During this time of crisis, the COVID-19 pandemic has forced corporations to work on tight budgeting. Timeshares are no different. As of now, what the ultimate COVID-19 impact on rentals and maintenance fees will be is unpredictable. While nobody has a crystal ball to foresee what the future will bring, Timeshare HOAs need to evaluate payment options and implement contingency plans.
Participating TBMA panelists offered attendees their support, expertise, and advice on budget planning during a Budget Planning webinar held on October 8. The panel was made up of Craig Huntington, President, Alliance Association Bank; Gary Porter, President, Facilities Advisors International; and Scott MacGregor, Senior Vice President/COO, Lemonjuice Capital.
The Budget Decision-Making Process
As resorts are going through their annual budgets, they are planning more strategically than they have in the past. There’s plenty that has to go into the budget making process and Scott MacGregor, Senior Vice President/COO, Lemonjuice Solutions, believes the process has to be conducted thoughtfully by the board, but easy for the owners to understand and comply with.
“Make it work around their lifestyle and situation,” he said. “Give options—payments over a period of time…series of payments. Don’t let people pay when they get around to it. It’s fair. It’s consistent for everybody. Everybody knows what the rules are, and we ask everybody to play by the same rules.”
During 2020, some of the resorts have had their overall expenses reduced as they’ve closed down and reduced their recent staff, according to Gary Porter, President, Facilities Advisors International. He believes his company can benefit resorts under pressure to stay afloat. He said, “We can work with them so they can keep their operating budgets intact. If you can’t pay your utility bill, you got a problem. So, we work with them on that.”
On the banking side, Craig Huntington, President, Alliance Association Bank, expects that in 2021 many people will be coming for loans. He assured, “Our main role is to help with the collections of the assessments in a proper and quick manner.”
Financial Planning and Modeling
While it’s uncertain what will happen 30 years from now, Porter, said, “We are always looking for that 30-year projection. We have to make sure based on the information available that a 30-year funding projection works.”
Focusing on the immediate three to five years, can help estimate. Porter advises that while he can work on reducing funding and reserves if needed–and even borrow from reserves–it’s a subject not to be touched without clearing it with your management staff, state law, and your governing documents.
“Assuming you’ve done all those things,” he said, “we can work with you three to five years. Beyond that, it becomes more difficult to maintain a valid thirty-year projection.”
In agreement, MacGregor added, “We can really think and plan for three to five years. Beyond that is hard.”
While seeking options takes time, MacGregor encourages Boards to not wait until it’s too late. Anticipate the capital requirements for the property, and now is the time to start thinking how you’re going to pay for it.
In today’s world, during the pandemic, walking into a bank isn’t as easy as it used to be. Making an appointment with a banker ahead of time is the new approach.
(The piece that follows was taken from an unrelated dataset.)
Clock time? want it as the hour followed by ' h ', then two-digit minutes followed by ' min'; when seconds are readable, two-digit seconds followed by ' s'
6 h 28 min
But technology makes it easier and Huntington is attuned to that. “We can consult, share screens, and answer questions,” he said. “That’s what technology has done for us here.”
The Lifespan of Maintenance Responsibilities
When it comes to term budgets, you can’t omit the big items—plumbing and electrical systems, windows and doors, pools, infrastructure, sunset/legal costs, and storm deductibles. This is especially relevant for properties 40-, 50-, and 60-years-old.
Plumbing and electrical systems, along with windows and doors are the biggest expenditures you’re going to face, according to Porter. He said, “Most people don’t think those are maintenance responsibilities you are going to have. If you have a property approaching fifty- or sixty-years-old, we have to start looking at those big components.”
MacGregor added, “That’s enough to change the life of a timeshare if it’s not prepared. Plumbing, electrical…if you’re not maintaining, they will fail.”
With the maintenance responsibilities, there is no denying a lot must be done to keep a timeshare going. And there’s a lot to be done in order to borrow money for a timeshare. That’s why very few banks in the country will do it, according to Huntington. “The main issue is A/R,” he said. “You really need to plan and have a great budget plan about what to do for the units that are not making a profit for you.”
When coming to Alliance Association Bank and asking for a loan, Huntington stresses that you must make sure you have a strong management team. “We want to see somebody who is an expert,” he said. “Spend extra money for a management team. It will save you money in the long run.”
Porter, who has been doing reserve studies for over 30-years, shared that his company subscribes to a service they call a reserve management plan to make sure that the reserve study meets their budget needs within the association.
And, if 2020 has taught us anything, it’s that change can throw any of us off kilter. MacGregor’s solution is to adopt to it. “Change is happening at a faster pace,” he said. “Change is always scary if you don’t prepare and embrace it.”